The need to do work makes the system dependent on the fact that the majority of CPUs engaged in the network are honest. However, if you had enough computing power at your disposal then you might be able to fool the system by solving two different blocks before anyone else could. In this situation you would be able to get two versions of a transaction's history, so allowing you to spend the same Bitcoins twice say.

However, to keep this up you would have to repeat the sting, not once but six more times and maintain the split in the database. This seems like a very difficult task. There may be something in the implementation of the idea that makes it vulnerable to manipulation but the basic idea seems good.

The future

To a programmer the proof of work method of ensuring the acceptance of a single valid distributed database that is updated asynchronously is fascinating and it certainly has other applications.

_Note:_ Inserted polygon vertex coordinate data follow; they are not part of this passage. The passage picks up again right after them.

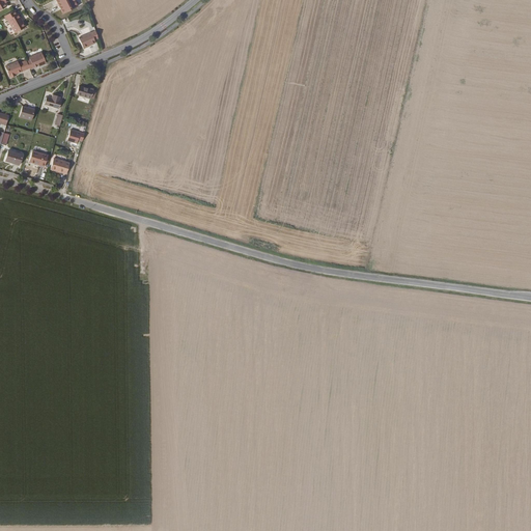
[(65,16),(75,10),(68,0),(60,0),(58,1),(65,16)]
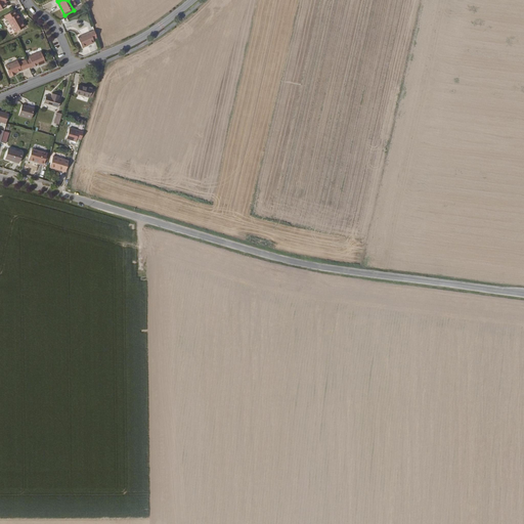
[(15,10),(5,16),(8,20),(9,19),(16,33),(27,27),(24,22),(23,23),(20,19),(22,18),(18,13),(17,14),(15,10)]
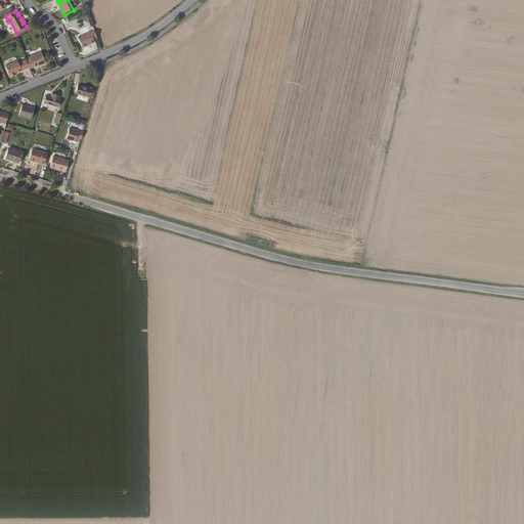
[(92,38),(96,37),(93,30),(78,35),(81,44),(93,40),(92,38)]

In the future there will be additional complications to the system that results from its growth. The first is that eventually the nodes that validate blocks will stop being rewarded by the creation of new Bitcoins. The whole idea is that there are a limited number of Bitcoins and as this limit is approach Bitcoin miners will be rewarded less and less often. At this time some other means will have to be used to pay them for processing transactions - a charge will have to be levied. Even today some transactions carry a premium to encourage nodes to process them.

More interesting from a programmer's point of view is what happens when the database gets too big for a single machine to work with. At the moment it is about 200MBytes and every node works with the entire database. The interesting news is that the database already has a Merkle hash tree to enable it to be used piecemeal secure in the knowledge that it hasn't been tampered with - but Merkle trees are another story.